# Cigar lounge in Toronto??



## MattNJ (Feb 11, 2011)

Hey Gents,

I am heading out to Toronto for a business trip in June/July.

Can anyone recommend a good lounge to sit in (or outside) in the area?
If I can buy a cuban there and smoke great, otherwise I am fine with bringing my own in if it is allowed.

Many thanks in advance!

Cheers,
Matt


----------



## Frodo (Oct 1, 2009)

Hi Matt:

1) There is a rooftop patio on the Drake hotel that is used by a cigar club so they're "cigar friendly". A bit expensive (think entrees for $20), but a safe place to smoke. There is an Italian Restaurant on College that has been Identified by a Toronto SOTL on this board that she uses. I can get the name of it later if it is of interest. I've heard of the Black Bull being cigar-friendly but I'm less sure of this. The Black Bull is a pub with a sidewalk patio. My choice would be Wheelan's Gate in the High Park area - a good Irish pub with a rooftop patio for smokers.
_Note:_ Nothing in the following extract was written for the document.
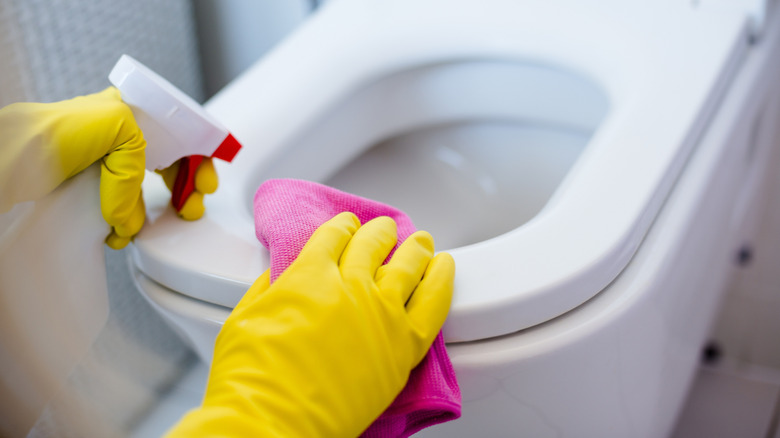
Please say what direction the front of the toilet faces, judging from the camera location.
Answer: facing the viewer and to the left of the viewer
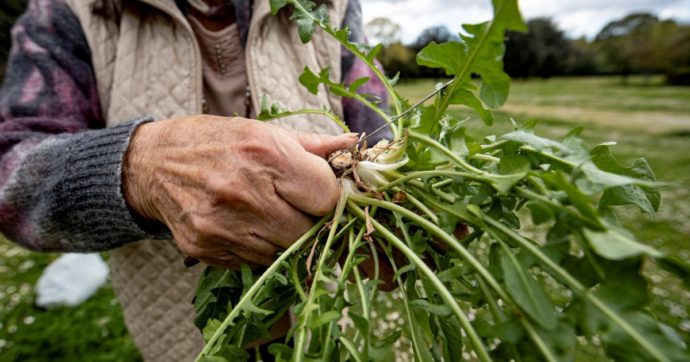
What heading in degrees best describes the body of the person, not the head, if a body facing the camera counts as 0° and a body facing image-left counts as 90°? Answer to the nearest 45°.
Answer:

2) I think you'll have to buy CCs elsewhere - like at a tobacconist. PM me for details.

3) There are quite a few newer Canadian Whiskies on the market that are not exported or allocated only to certain markets. Whiskies like Forty-Creek small-batch (Confederated Oak), Wiser's Legacy, or Dark Horse. If you want to pick up a couple of these, I can definatly do this for you (saving you the legwork). The liqour control board has an on-line presence (LCBO.ca) that will tell you what is available.

4) CCs go for $25+ for a robusto. A RP 1992 churchill goes for $25. Unless you think this is good value, I'd bring my own!


----------



## MattNJ (Feb 11, 2011)

Thanks so much Frodo!
I will bring my own CC's and defintely check out Wheelans Gate.


----------